What this task involves
Rewrite everything from the line containing "Defolu bosch xxl büyük boy buzdolabı" down to the line containing "outlet fiyatlar", changing "büyük boy" to "orta boy" and leaving everything else the same.

Recorded information
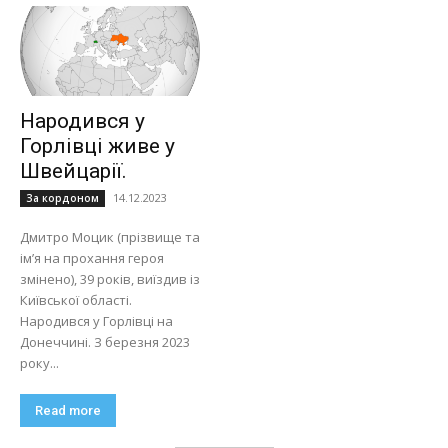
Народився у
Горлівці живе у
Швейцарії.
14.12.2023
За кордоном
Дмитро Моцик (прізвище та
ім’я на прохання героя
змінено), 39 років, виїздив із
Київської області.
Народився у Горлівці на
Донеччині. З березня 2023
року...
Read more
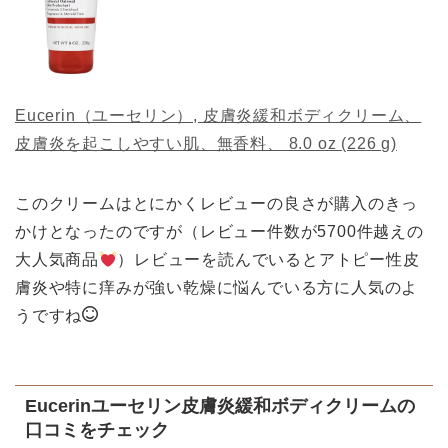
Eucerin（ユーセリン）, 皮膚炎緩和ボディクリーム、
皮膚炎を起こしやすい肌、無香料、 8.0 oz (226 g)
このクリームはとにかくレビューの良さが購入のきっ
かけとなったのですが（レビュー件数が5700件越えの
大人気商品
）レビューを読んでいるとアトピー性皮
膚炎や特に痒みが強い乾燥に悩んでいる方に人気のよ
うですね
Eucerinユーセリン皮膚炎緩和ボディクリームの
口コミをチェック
==
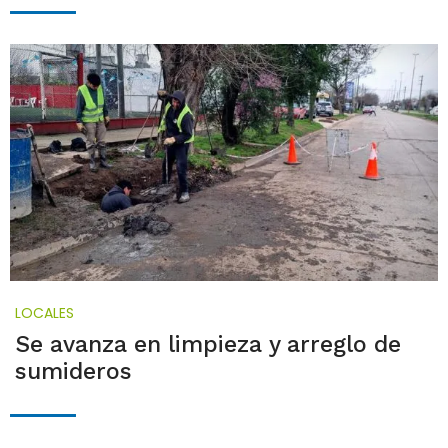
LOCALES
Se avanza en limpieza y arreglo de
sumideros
* * *
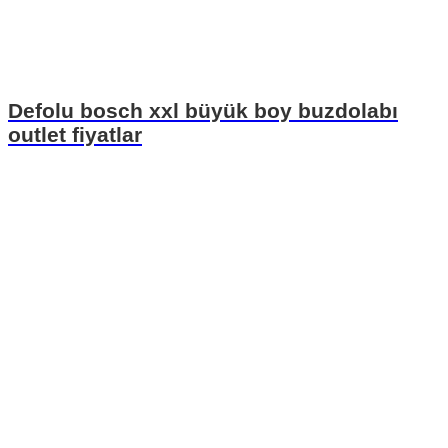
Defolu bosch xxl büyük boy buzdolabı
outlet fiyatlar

Result of this task
Defolu bosch xxl orta boy buzdolabı
outlet fiyatlar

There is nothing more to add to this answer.